Hacker News new | ask | show | jobs
by embik 3731 days ago
I'm really sorry for being overly snarky, but where should one start contributing to this giant mess? It's basically a few packages packaged up in a questionable manner (with license violations[1] in the past), none of which are actually written by the developer himself.

He is styling himself and the OS as a professional project (at least that's the vibe I get from the website[2]) and he is actually asking for money[3] while he is putting his users in serious danger (as the current top post[4] illustrates) caused by his "rookie choices". This is deceptive and prompts unsuspecting users to install a High School project on their personal computers in the mistaken belief that they deal with someone skilled. I have very little sympathy for that.

Don't get me wrong, I'm young and I put up my projects as well, but I don't style myself a professional or ask for financial support for my half-assed code while keeping silent about the real nature of my project. Thinking about it, I might take down some code on GitHub or at least put up a big disclaimer.

[1] https://github.com/agajews/ApricityOS/issues/11

[2] check the "about the team" section, for example

[3] http://www.patreon.com/apricity

[4] https://news.ycombinator.com/item?id=11420627

1 comments

I suggest the disclaimer route. Everything on GitHub really ought to have an indication in the README.md about why it is there. A single line saying "I'm just hosting it here and you've got no reason to ever use this" can be very helpful.

(Plus when someone posts your GitHub repo to HN for some random reason, that disclaimer can save you a lot of hassle.)
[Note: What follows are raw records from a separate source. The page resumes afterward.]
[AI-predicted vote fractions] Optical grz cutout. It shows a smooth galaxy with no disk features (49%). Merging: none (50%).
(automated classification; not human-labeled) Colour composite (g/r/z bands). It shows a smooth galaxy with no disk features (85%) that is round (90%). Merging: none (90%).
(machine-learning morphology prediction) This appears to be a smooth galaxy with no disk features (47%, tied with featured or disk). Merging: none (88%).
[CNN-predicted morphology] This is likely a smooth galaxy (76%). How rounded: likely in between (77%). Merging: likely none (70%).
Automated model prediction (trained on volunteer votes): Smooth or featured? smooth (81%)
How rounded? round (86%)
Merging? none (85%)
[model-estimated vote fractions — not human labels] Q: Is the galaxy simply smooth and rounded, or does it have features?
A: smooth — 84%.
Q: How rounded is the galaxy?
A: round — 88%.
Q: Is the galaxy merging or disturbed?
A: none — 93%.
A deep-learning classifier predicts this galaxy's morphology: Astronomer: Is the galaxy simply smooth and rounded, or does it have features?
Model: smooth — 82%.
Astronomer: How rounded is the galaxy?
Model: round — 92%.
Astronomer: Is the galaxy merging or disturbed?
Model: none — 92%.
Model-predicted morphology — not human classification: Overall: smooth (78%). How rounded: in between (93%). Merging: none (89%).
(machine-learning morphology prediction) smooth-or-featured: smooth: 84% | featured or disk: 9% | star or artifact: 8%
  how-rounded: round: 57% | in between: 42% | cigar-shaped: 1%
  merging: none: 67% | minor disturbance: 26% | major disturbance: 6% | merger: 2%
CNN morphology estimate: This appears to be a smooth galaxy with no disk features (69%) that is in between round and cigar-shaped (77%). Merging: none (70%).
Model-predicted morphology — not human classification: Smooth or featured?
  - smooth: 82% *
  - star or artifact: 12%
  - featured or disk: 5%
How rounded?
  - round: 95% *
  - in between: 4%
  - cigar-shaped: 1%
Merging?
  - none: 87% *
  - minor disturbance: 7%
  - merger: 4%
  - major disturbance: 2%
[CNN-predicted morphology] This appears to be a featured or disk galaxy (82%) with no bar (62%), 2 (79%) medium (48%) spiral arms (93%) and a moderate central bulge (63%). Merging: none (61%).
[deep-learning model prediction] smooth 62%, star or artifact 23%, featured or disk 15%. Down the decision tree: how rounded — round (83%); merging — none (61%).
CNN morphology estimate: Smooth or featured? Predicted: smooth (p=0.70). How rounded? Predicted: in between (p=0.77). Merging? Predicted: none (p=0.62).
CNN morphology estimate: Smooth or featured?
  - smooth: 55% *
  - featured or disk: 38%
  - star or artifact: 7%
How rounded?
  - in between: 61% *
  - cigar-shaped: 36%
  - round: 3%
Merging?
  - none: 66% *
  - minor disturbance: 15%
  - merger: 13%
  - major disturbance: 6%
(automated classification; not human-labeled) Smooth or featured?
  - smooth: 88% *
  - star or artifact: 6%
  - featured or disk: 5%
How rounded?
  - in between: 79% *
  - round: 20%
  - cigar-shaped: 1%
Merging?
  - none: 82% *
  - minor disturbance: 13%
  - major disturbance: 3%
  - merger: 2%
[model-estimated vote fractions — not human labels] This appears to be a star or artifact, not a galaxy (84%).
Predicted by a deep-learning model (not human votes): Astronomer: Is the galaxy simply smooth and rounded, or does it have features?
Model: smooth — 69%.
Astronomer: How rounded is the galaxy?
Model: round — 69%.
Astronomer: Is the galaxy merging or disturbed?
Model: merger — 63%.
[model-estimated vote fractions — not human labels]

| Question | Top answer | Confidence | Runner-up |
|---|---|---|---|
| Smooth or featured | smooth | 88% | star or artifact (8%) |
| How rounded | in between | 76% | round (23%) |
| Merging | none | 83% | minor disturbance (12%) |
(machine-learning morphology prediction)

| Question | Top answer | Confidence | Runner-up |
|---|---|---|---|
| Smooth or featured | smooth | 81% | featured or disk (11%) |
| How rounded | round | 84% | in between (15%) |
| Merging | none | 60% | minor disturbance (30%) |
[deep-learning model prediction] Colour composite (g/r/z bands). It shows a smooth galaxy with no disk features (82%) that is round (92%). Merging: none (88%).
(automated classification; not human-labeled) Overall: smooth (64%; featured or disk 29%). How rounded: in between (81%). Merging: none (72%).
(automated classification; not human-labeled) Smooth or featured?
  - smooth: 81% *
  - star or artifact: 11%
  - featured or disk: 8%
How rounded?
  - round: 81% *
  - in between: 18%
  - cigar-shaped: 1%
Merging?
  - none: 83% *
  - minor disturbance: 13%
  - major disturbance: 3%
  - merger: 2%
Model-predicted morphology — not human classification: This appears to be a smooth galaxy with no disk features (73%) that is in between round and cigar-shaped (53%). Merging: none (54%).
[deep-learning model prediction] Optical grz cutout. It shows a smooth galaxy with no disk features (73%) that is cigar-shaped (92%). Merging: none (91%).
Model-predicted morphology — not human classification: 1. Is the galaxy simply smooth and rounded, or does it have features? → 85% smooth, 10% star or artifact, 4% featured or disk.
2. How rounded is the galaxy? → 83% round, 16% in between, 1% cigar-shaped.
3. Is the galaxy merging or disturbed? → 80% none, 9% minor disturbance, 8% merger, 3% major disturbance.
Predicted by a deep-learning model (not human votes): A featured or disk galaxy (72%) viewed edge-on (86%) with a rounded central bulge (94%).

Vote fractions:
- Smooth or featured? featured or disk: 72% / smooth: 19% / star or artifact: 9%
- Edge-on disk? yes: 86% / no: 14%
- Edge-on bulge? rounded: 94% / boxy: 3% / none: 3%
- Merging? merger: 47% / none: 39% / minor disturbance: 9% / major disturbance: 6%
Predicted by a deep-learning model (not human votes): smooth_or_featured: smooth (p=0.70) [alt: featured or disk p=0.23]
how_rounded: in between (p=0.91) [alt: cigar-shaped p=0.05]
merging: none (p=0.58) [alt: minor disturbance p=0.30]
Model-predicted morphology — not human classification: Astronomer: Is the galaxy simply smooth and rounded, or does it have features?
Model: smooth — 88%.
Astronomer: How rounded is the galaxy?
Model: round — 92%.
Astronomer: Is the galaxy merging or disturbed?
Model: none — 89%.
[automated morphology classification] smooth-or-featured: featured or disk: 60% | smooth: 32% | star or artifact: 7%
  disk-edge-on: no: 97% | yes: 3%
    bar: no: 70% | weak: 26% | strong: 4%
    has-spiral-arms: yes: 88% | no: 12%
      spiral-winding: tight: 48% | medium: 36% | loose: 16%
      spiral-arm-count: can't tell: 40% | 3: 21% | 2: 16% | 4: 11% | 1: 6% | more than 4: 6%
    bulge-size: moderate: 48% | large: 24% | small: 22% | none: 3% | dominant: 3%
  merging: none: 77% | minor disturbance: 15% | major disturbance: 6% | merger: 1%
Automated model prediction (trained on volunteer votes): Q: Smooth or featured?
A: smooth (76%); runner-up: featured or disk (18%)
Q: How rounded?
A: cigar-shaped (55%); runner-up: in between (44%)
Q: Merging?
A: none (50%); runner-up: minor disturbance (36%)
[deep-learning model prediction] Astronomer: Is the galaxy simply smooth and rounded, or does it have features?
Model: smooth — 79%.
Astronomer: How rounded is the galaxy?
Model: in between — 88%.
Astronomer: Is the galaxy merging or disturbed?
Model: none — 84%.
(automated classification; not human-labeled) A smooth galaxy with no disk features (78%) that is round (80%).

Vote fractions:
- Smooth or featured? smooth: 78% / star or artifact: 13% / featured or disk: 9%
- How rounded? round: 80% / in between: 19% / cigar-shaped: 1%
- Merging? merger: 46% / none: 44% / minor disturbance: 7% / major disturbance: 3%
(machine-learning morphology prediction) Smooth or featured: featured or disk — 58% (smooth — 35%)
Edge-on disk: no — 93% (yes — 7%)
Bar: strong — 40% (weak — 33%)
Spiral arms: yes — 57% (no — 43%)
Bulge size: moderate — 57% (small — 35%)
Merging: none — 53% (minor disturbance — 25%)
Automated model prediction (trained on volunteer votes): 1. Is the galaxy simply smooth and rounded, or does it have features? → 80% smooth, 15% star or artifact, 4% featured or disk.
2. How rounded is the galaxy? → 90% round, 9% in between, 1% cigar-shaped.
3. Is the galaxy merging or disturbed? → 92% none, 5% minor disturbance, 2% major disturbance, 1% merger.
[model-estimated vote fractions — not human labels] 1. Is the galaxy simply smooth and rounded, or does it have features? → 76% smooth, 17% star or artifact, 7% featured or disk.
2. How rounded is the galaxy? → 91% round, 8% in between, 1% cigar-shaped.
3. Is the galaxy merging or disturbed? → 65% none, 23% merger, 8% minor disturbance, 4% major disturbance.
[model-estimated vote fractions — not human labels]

To be fair, he not only put up his code on GitHub, he also created a semi-professional looking and analogously worded website. That's not something that is posted to HN by "mistake". It sounds more like a startup than a hobby project:

> We are a Chicago based team of developers, dedicated to creating useful, intuitive software that helps people better integrate digital computing into their daily lives

The GitHub repository also proves it's not "we": https://github.com/agajews/ApricityOS/graphs/contributors

I was replying directly to embik (edit: which is, err, you, which I did not notice at first). I acknowledge and apologize that my parenthetical could look like I was talking about apricity, but I was not. I'm not taking the defense for apricity. Indeed I have a track record of recommending against young people doing things that will make people who trust them very, very angry when they can't follow through properly: https://news.ycombinator.com/item?id=2974770 I just didn't see a point in joining the pile-on, which seems to have covered the bases fairly well.
And in turn, I have to apologize to you as well because I can see how my comment could be viewed as arguing against you. I didn't think you were defending Apricity at all, I was kinda trying to re-inforce your point by pointing out how he missed to point out important information about his project. Thank you very much for giving advice to novice developers, I very much appreciate it!
My favorite part of that:

http://storage.j0.hn/Screen%20Shot%202016-04-04%20at%209.35....

3.2 million additions, 916k deletions 20 commits.